Come si approfondisce il raccoglimento? Il che equivale chiedersi, com’é che ci s’addentra nel labirinto dello spirito, ossia come si procede verso il centro dell’essere (uno con tutti)? Infine, per essere più precisi, come si medita?
Ci sono momenti in cui sembra che tutto proceda all’incontrario o che si fermi; e non è sconforto. E’ solo la presa d’atto che la tua luce è fievole, non emana. E siccome non emana, non elargisce, non riceve nemmeno. Il sostrato interiore ti sembra duro, pressoché insormontabile, così spesso da render vano qualunque sforzo di approfondire la ricerca di ciò che credi sia il tuo nucleo esistenziale, il tuo sé più intimo, l’essenza. Già, la ricerca, prima la convinzione di sapere, poi lo stupore di aver stretto il pugno per afferrare l’aria. Già, l’analisi, l’indagine introspettiva, finché non ti accorgi che il suo oggetto non esisteva nemmeno. Una finzione che motivava una recita, che giustificava il gioco delle parti per causare perlopiù sofferenza. Per scoprire infine, dopo eoni d’interminabili altalene emotive che suscitavano disgustose tensioni prima, poi brevi rilassamenti, in un succedersi così monotono che col tempo diventava obbiettivamente deprimente; per scoprire che non v’è affatto, lo sottolineo nel modo più assoluto, il benché minimo ostacolo da superare.

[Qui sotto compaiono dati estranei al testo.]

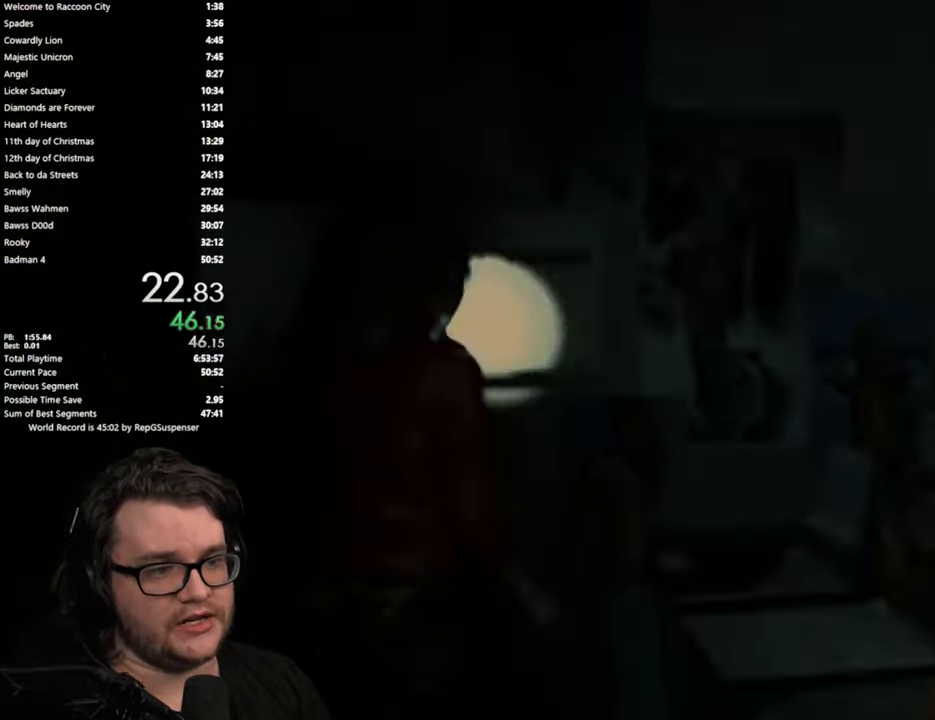
{"buttons": ["CROSS"], "left_stick": "center", "right_stick": "center", "button_events": [[16, "CROSS", "up"], [66, "CROSS", "down"], [133, "CROSS", "up"], [216, "CROSS", "down"], [283, "CROSS", "up"], [350, "CROSS", "down"], [416, "CROSS", "up"], [500, "CROSS", "down"]]}
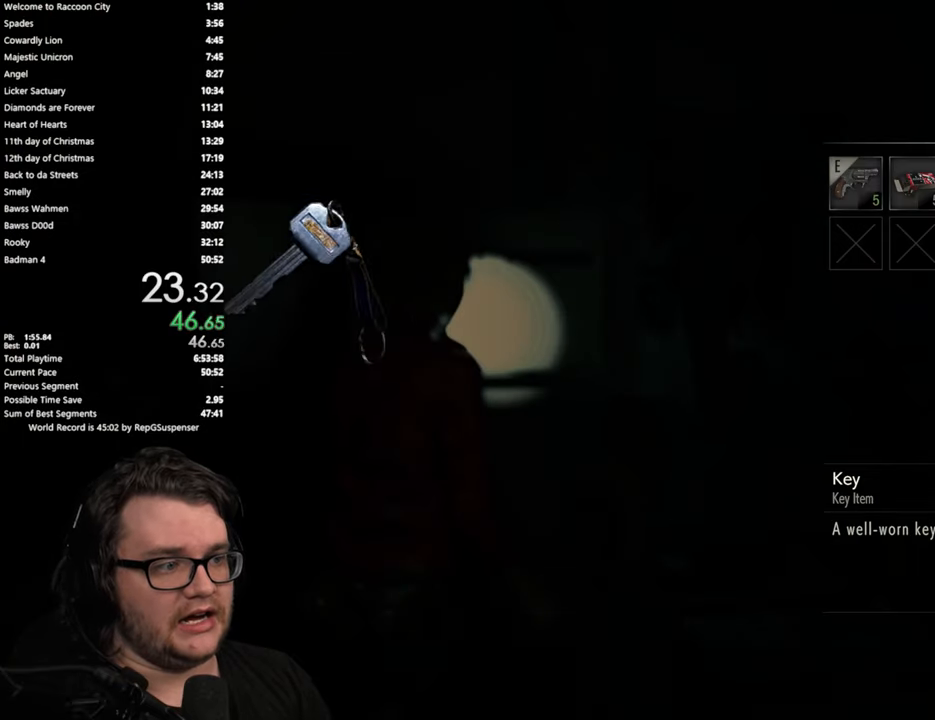
{"buttons": ["L3"], "left_stick": "down", "right_stick": "center", "button_events": [[50, "CROSS", "up"], [133, "CROSS", "down"], [183, "CROSS", "up"], [267, "CROSS", "down"], [384, "L3", "down"], [467, "CROSS", "up"]]}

L’interiorità è come una caverna, un antro così buio che ambientarsi richiede tempo, ma una volta che ti sei acclimatato, allorquando i tuoi occhi mentali si sono assuefatti alla sostanziale differenza che esiste tra lo sfavillio esteriore e la dolce o calma penombra interiore, vedrai che la vera sorgente d’energia non è all’esterno ma proviene dall’intimo.
L’intravedi fuori perché, in realtà, ne scorgi solo gli effetti. In altre parole ne rilevi l’esistenza solo attraverso gli oggetti che illumina, mentre il pulviscolo mentale racchiuso nello spazio interiore è così rado che il tuo cielo più intimo ti sembra quasi buio. E qui nasce l’esigenza della meditazione. Se lo contempli a sufficienza comincerai a intravederne dapprima un lieve crepuscolo, poi una pallida alba dorata, infine una chiara e inconfondibile luce la cui consapevolezza ti rigenererà sine die, per sempre o finché tu stesso lo riterrai più opportuno.
Epilogo
La meditazione è l’ultima Thule della coscienza. Ci vogliamo arrendere? Vogliamo lasciar prevalere le ragioni dell’odio, ossia dell’essere uno contro tutti, invece di quelle dell’amore consapevole? Anche se gli ultimi epigoni dell’isola che non c’è si sono inevitabilmente arresi alle ingiurie del tempo sospettando forse di aver preso un abbaglio in quanto l’eldorado sociale non esiste se non nei cuori della gente, noi riteniamo che una forza ancor più grande di qualunque rivoluzione stia per abbattersi sugli ultimi lidi delle nostre pur aride e vetuste contrade psichiche.